The tax was announced within Malaysia’s 2014 Budget. The GST is one of the key strategic reform initiatives of the ‘Economic Transformation Program’ that was announced by the Malaysian government in 2010.
The new GST will replace the current sales tax (10 percent) and service tax (6 percent).
GST is generally defined as a consumption tax based on the value-added concept. GST is imposed on goods and services at every stage of the supply chain including importation of goods and services.
Although the date of the GST implementation has been announced, the public still has not been made fully aware of all of the GST draft legislation and relevant regulations. Businesses are thus eager to get more clarification on what the new GST will actually cover before it goes into effect. As such, it is important to seek professional help from those with local expertise to ensure that your company is in compliance with the new laws.
The GST is expected to affect areas such as product pricing, cash flow, record keeping, invoicing, contracts, vendor/supply management and stock management.
Additionally, the GST is expected to be individually tailored for specific industries and business sectors.
Only businesses with an annual sales turnover of RM500,000 and above are liable to be registered under GST. However, businesses earning below this threshold have the opportunity to voluntarily register for GST. An online registration option should be available and there will be no charge for registration.
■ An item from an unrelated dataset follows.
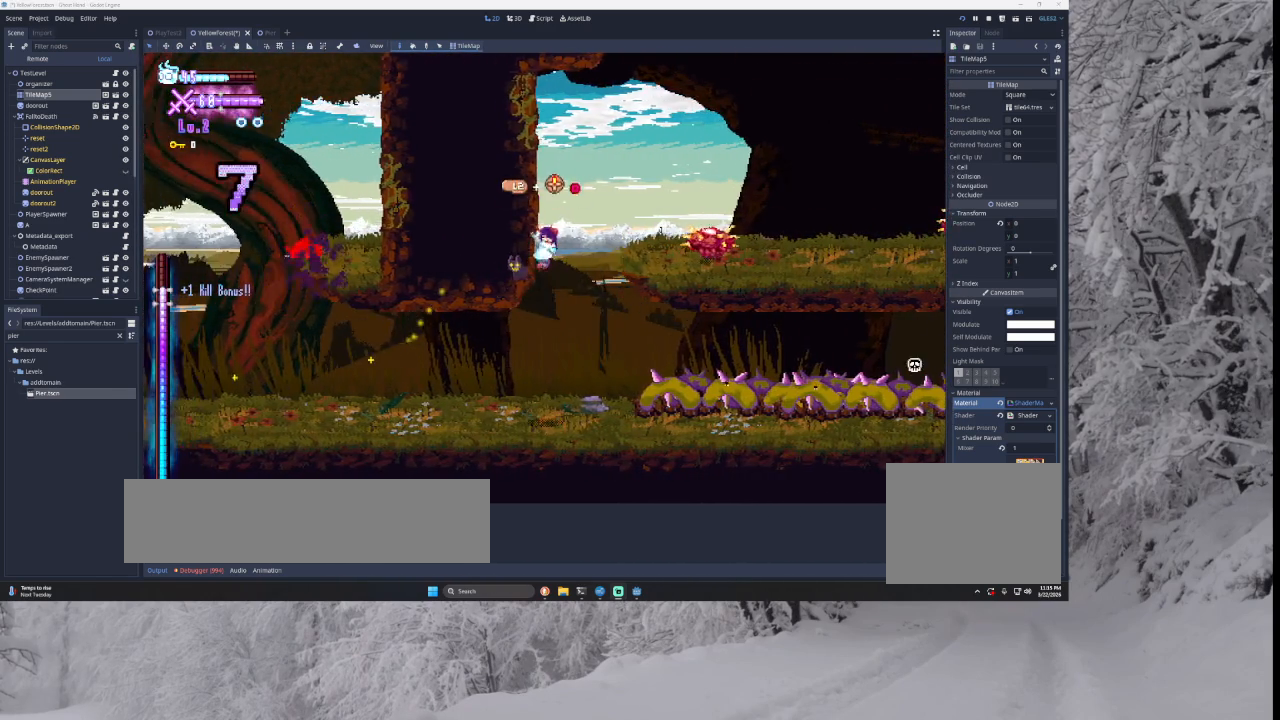
{"buttons": [], "left_stick": "right", "right_stick": "down", "events": [[33, "TRIANGLE", "up"], [100, "TRIANGLE", "down"], [167, "left_stick", "right"], [367, "TRIANGLE", "up"], [500, "right_stick", "down"]]}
Registration will be allowed six months before GST goes into effect.
Malaysia’s GST will be zero-rated for such things as exports and international services. Additionally, certain areas will be exempt, such as education and health services.
Taxable turnover, excluding the amount of GST, will be determined by the total value of taxable supplies.
In general, analysts reacted positively to the much anticipated change as they view the GST as a necessary tool for bringing the country’s fiscal deficit under control.
“As the economic condition of the people in the country improves, a tax based on consumption rather than income will surely bring in much more revenue for the government,” said Regina Lau, a tax director attached with KPMG in Kuching.
Competition for FDI between countries in Asia has led to a regional across-the-board reduction in direct taxes, such as corporate income tax. As a result, indirect taxes such as GST have become much more popular – and common – tools for governments to raise much needed revenue.